Il a su se faire silencieux alors. Fidèle à ce qu'il était déjà, tellement attentionné à sa manière. Puis il m'a envoyé un sms le jour de l'enterrement, pour me rappeler sa présence ...
Après près de neuf années, deux enfants et deux maisons plus tard, j'ai encore du mal à mesurer la chance que j'ai eue de le rencontrer, cet homme-là.
Il a été le pilier qui m'a empêchée de m'écrouler pendant bien longtemps, subissant mes tempêtes, encaissant ma rage, séchant mes larmes. J'ai bien souvent pensé qu'il allait partir, et je sais aujourd'hui que c'était bien mal le connaître.
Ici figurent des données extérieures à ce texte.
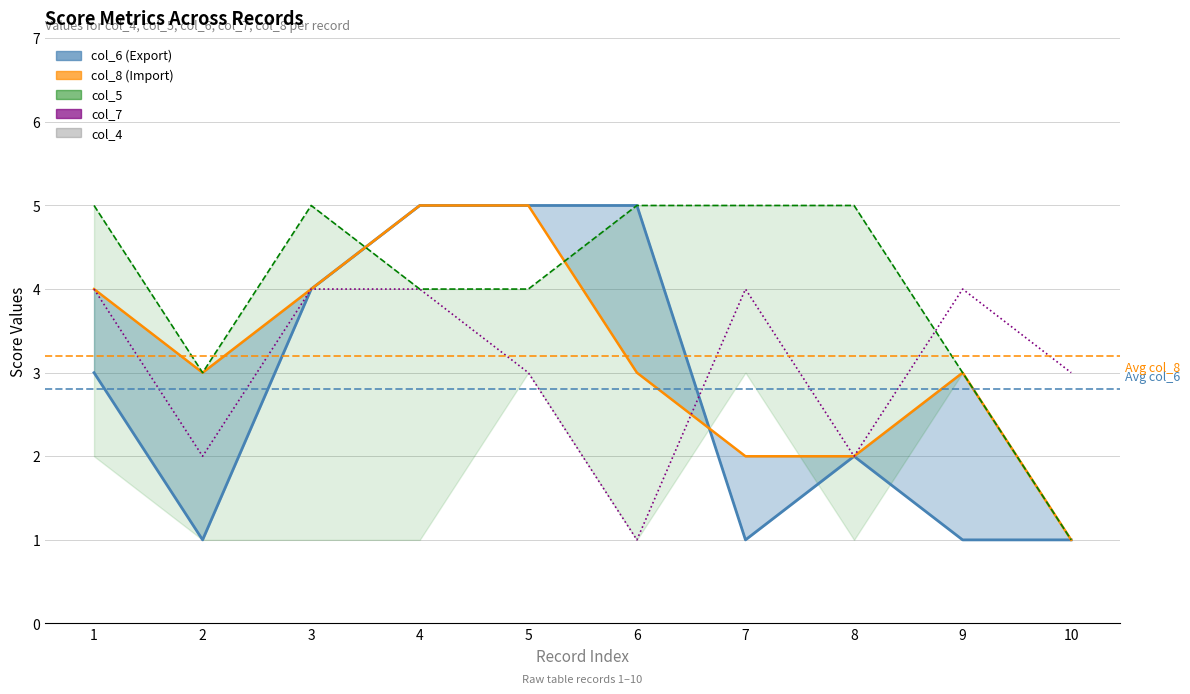

Is this an area chart (filled region under the line)?

No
Nous avons traversé des épreuves, souvent ensemble, parfois l'un contre l'autre. Nous nous sommes détestés, je crois, autant que nous nous aimons en réalité.
Nous sommes devenus parents ensemble, nous partageons les mêmes envies, les mêmes besoins. Nous sommes devenus responsables, un peu, mais nous avons toujours des rêves plus grands que nous, auxquels nous croyons fort.
Je ne sais pas si c'est rare, ce sentiment que j'éprouve avec lui. Celui de me sentir épaulée de façon inconditionnelle. Celui de pouvoir tout dire sans être jugée, et même d'être comprise quand je pars dans mes délires.
Je crois que nous avons appris avec le temps à exprimer ce que nous avons sur le coeur, et même s'il y a encore des ratés j'ai l'impression que nous nous entendons de mieux en mieux. Que notre vie est faite de parenthèses enchantées que nous savons créer pour nous échapper de la lourdeur du quotidien.
Je suis fière d'être à ses côtés, fière de ce qu'il est et de sa façon de voir la vie.
Je me rends compte que je ne vous parle pas souvent de lui finalement. Il faut me comprendre aussi, cet homme-là, je veux le garder pour moi!